A man being questioned about an armed siege during which some 40 shots were fired has served many prison sentences for violent crime.
He surrendered to gardaí on Sunday afternoon after firing indiscriminately from inside a house on the Deerpark housing estate in Tallaght, Dublin.
The siege began at about 2.30am on Sunday and ended some 13 hours later.
The suspect surrendered less than an hour after his partner was taken to the scene under Garda escort to appeal to him to surrender.
The armed man had fired shots through all of the windows at the front of the property, blowing out the glass and parts of the window and door frame in the process.
Body armour
One man who lives beside the property said the suspect had been shouting at gardaí as he fired. “He was roaring out ‘I have a sawn-off, I have body armour’.”
The same neighbour said the man’s partner lives at the house where the siege took place with her two children, adding that the suspect is the father of one of the children.
“She was dreading him coming out of jail so we were surprised to see him back with her. There was a lot of rows going on and that seems to have set this off.”
The Irish Times understands the woman took her two children from the house late on Saturday night and contacted gardaí in Tallaght early on Sunday morning to report a domestic disturbance at her home.
Sawn-off shotgun
When gardaí went to the address the man was there alone and began firing a sawn-off shotgun.
The uniformed gardaí who arrived on the scene first were unarmed and retreated immediately the shots were fired.
They requested back-up, with armed detectives and the Emergency Response Unit arriving at the scene a short time later.
Many neighbours were unaware of the incident until after first light on Sunday morning when they saw armed gardaí outside their homes.
Some houses were evacuated in Deerpark Square, where the siege unfolded, and access roads were blocked off as Garda negotiators tried to persuade the man to give himself up.

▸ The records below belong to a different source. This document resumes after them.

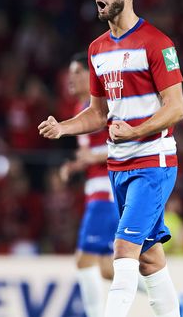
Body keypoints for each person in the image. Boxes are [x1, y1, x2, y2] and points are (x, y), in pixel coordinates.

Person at [39, 0, 183, 317]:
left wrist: (136, 131)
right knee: (149, 259)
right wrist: (65, 127)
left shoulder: (157, 43)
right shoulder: (97, 50)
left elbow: (176, 107)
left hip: (153, 161)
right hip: (117, 165)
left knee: (122, 250)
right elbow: (98, 113)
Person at [59, 52, 119, 317]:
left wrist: (92, 157)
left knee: (84, 261)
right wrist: (75, 165)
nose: (70, 78)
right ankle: (178, 300)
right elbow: (92, 152)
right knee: (107, 268)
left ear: (91, 74)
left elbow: (125, 142)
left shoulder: (105, 104)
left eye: (77, 72)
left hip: (106, 190)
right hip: (95, 189)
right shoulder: (78, 109)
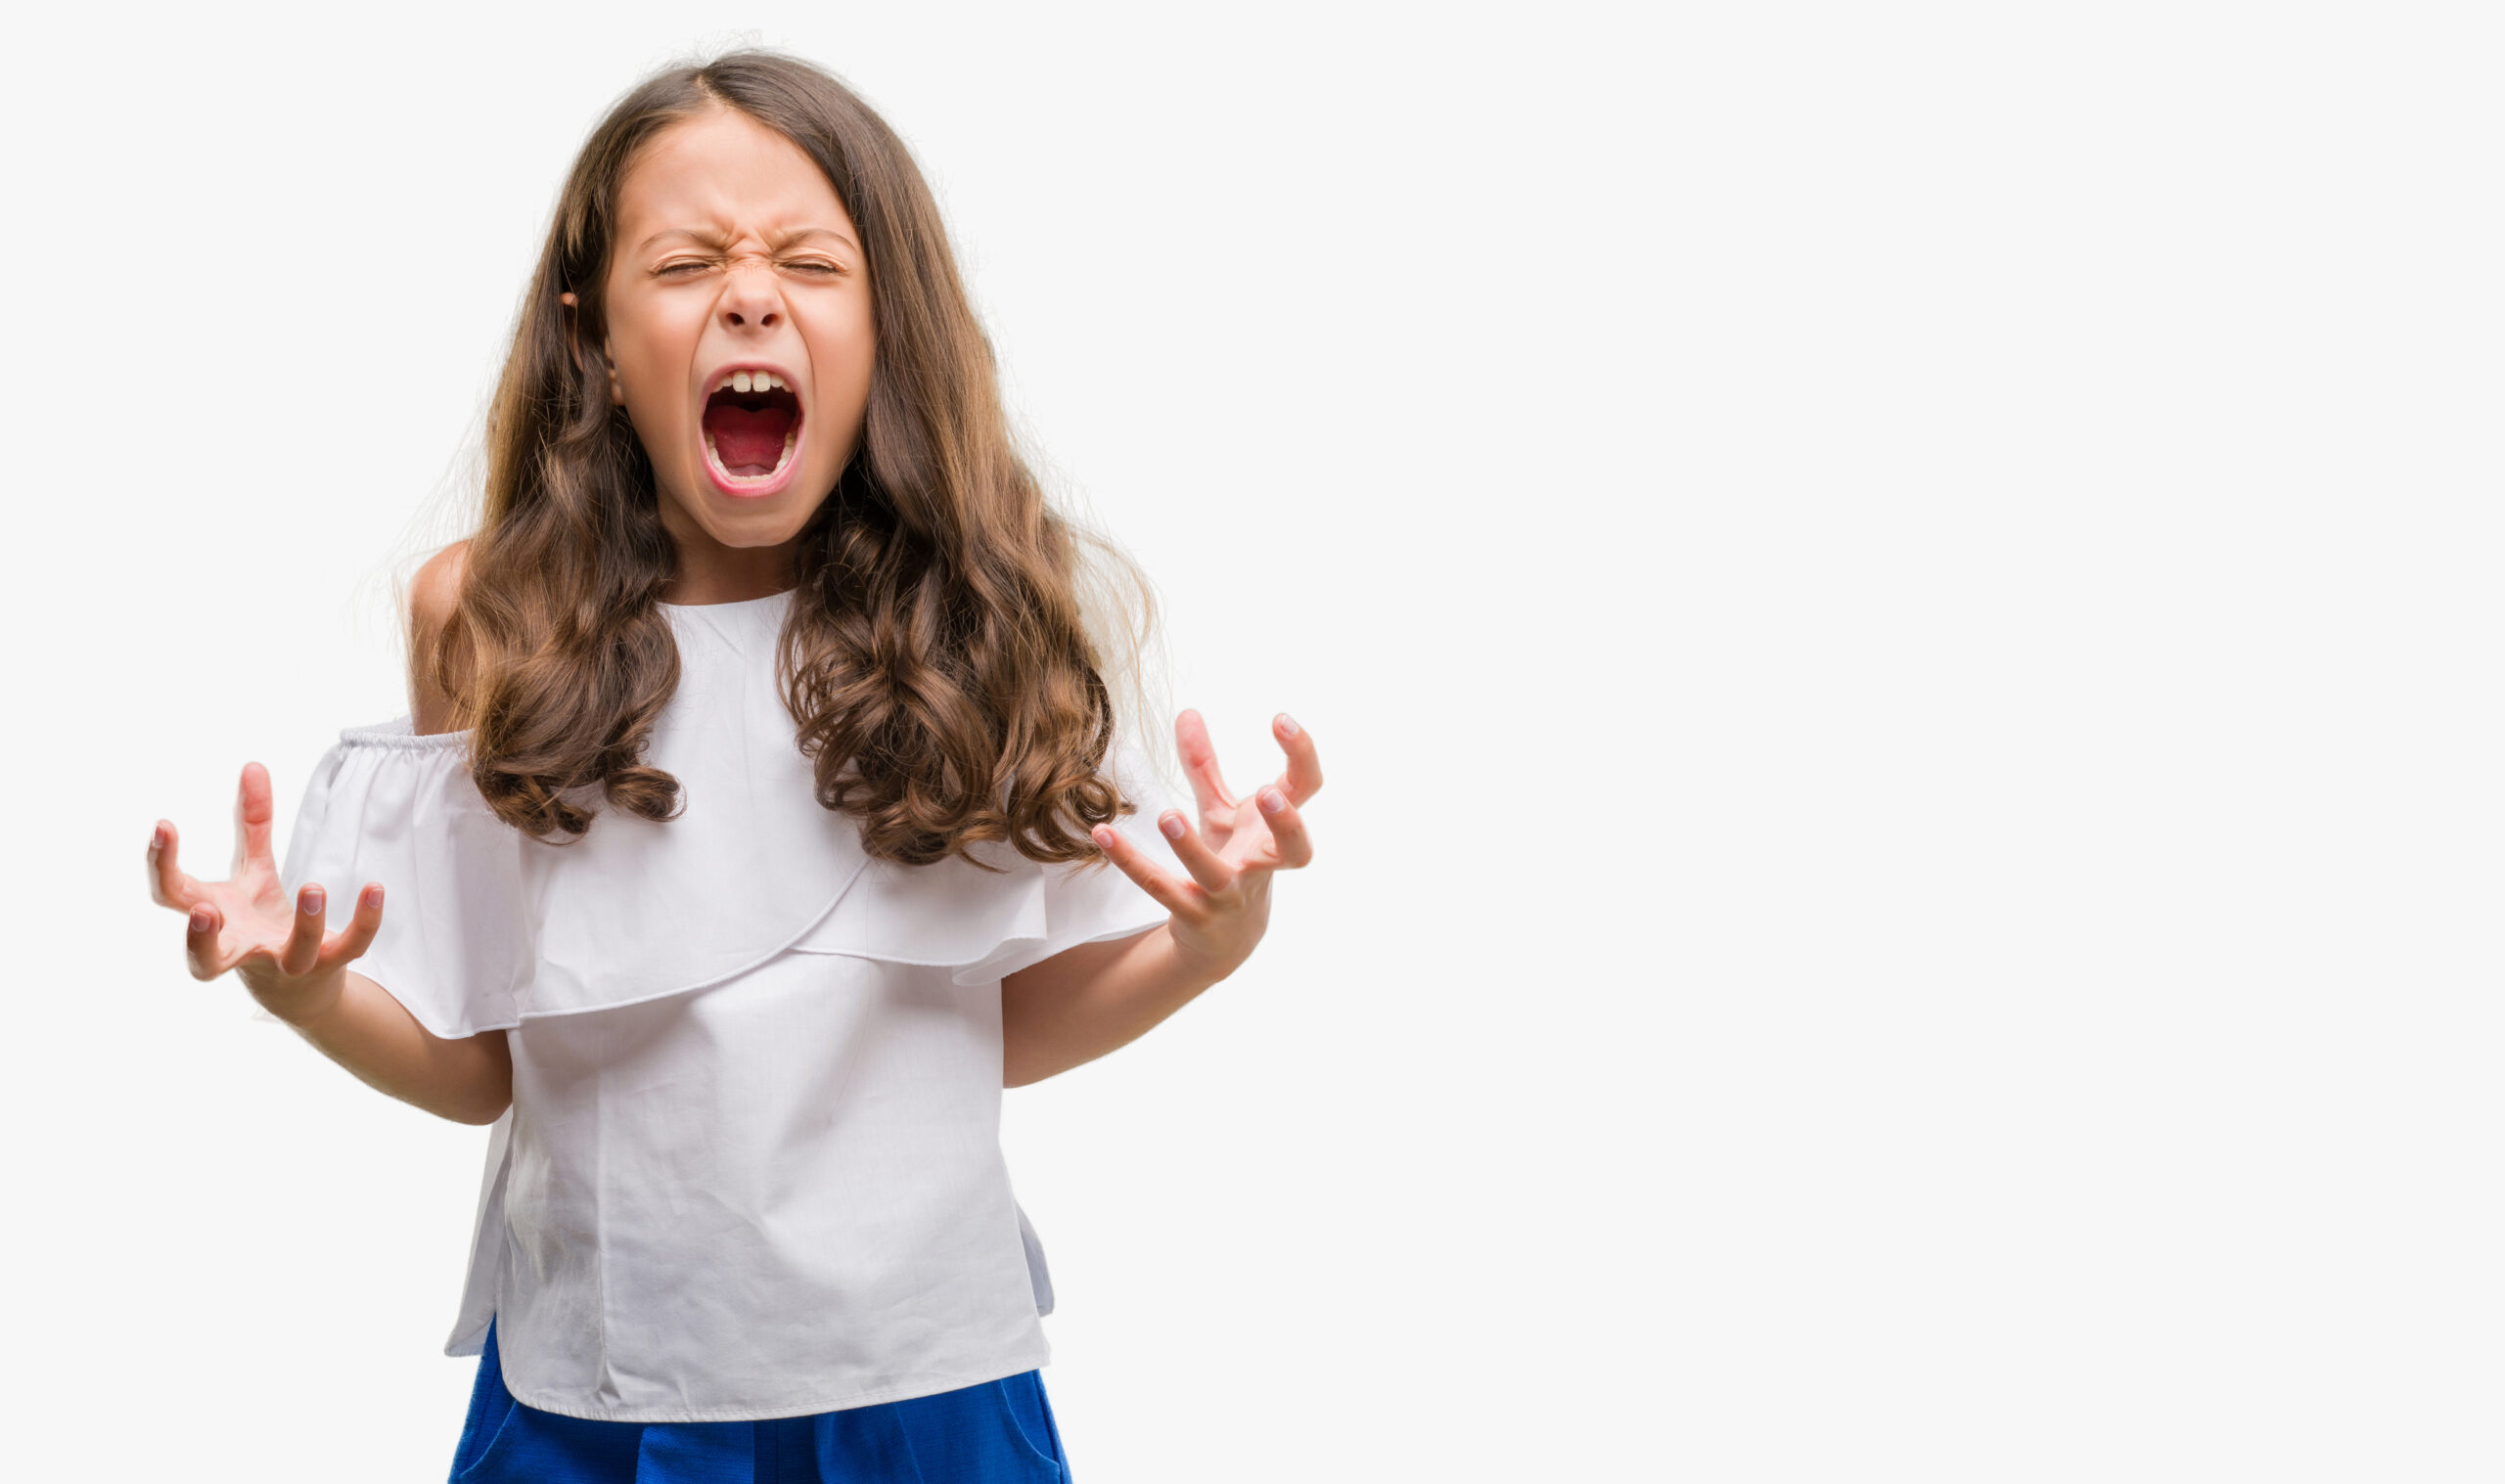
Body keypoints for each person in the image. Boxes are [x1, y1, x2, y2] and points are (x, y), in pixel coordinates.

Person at [141, 49, 1321, 1483]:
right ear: (595, 340)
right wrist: (308, 987)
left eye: (809, 262)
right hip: (598, 1403)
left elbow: (988, 1035)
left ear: (887, 330)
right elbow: (480, 1069)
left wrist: (1209, 944)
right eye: (689, 260)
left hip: (931, 1391)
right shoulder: (487, 618)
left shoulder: (967, 621)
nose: (750, 294)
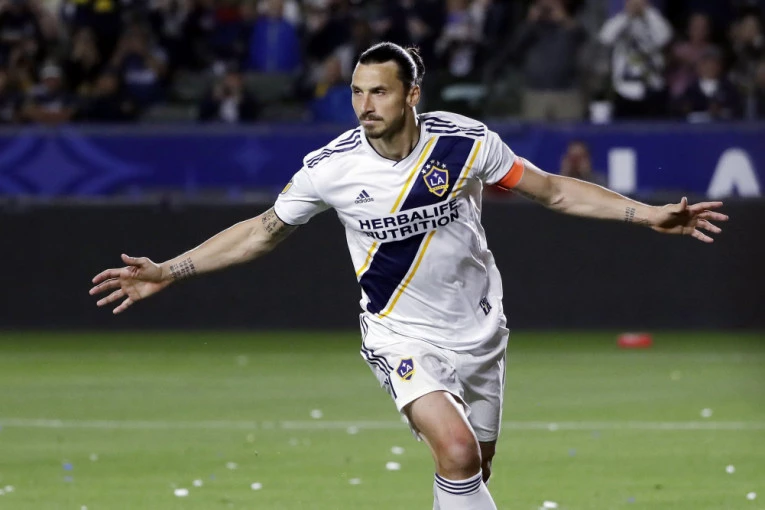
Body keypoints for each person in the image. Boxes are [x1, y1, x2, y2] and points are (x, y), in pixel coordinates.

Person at [90, 42, 728, 509]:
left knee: (474, 467)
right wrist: (169, 270)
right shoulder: (330, 168)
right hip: (400, 334)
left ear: (412, 94)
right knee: (457, 452)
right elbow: (261, 230)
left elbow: (554, 191)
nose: (364, 106)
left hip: (480, 333)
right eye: (357, 92)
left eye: (380, 92)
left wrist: (647, 214)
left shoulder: (466, 144)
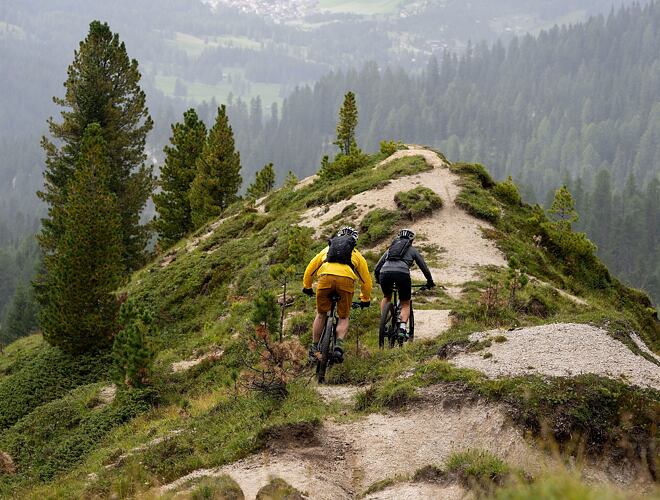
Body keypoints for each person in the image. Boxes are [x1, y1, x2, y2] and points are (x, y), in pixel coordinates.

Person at [302, 226, 372, 363]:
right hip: (346, 281)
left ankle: (314, 347)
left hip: (325, 278)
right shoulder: (356, 254)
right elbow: (366, 281)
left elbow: (310, 269)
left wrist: (307, 287)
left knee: (321, 314)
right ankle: (338, 347)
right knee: (343, 316)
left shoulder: (326, 251)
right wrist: (365, 299)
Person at [374, 228, 435, 340]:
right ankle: (402, 328)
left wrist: (378, 279)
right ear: (411, 240)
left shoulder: (390, 249)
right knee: (405, 303)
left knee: (387, 296)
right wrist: (430, 281)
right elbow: (424, 267)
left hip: (385, 273)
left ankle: (384, 322)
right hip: (402, 273)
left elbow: (377, 267)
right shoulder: (412, 250)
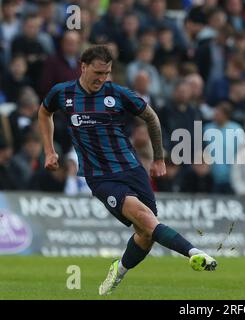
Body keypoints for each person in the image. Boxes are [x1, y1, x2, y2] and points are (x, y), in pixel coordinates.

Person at [38, 45, 217, 296]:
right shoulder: (63, 93)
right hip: (100, 176)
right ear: (83, 67)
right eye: (97, 72)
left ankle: (118, 271)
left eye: (107, 73)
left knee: (146, 233)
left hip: (132, 169)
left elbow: (151, 118)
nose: (102, 78)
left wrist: (158, 158)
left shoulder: (118, 94)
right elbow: (44, 113)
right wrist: (49, 150)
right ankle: (194, 253)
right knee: (145, 218)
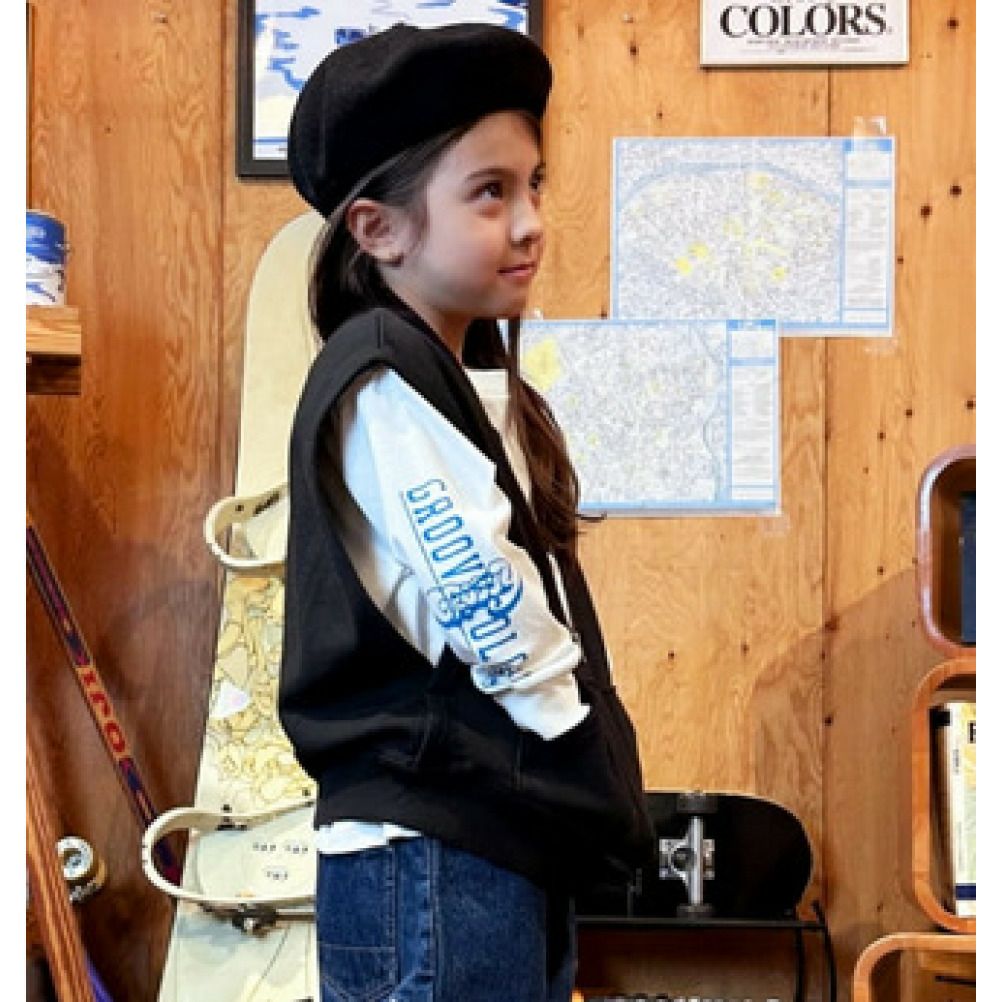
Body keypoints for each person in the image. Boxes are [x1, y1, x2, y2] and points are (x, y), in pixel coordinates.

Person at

Local people said between 30 and 40 shots were fired from 2.30am on Sunday through to the early afternoon.
After surrendering, the suspect was arrested and taken to Tallaght Garda station, where he was still being held last night.
He has a long criminal history dating back to the late 1980s and has served jail terms for drug-dealing, armed robbery and violent attacks.
Now in his mid-40s, one trial heard he had been in care homes from the age of five and had progressed to prisons in his teens.
He had never gone to school and has a history of drug and alcohol addiction.
He was once jailed for eight years after being found with heroin valued at €45,000 and told a judge he did not mind going back to prison because he had been homeless for periods in his life.
He has also served a five-year jail term for bank robbery, claiming he had only carried out the crime to pay for his girlfriend’s funeral.
He had been jailed for punching a journalist in the face because he saw her taking notes during a court hearing relating to an armed robbery he had been involved in.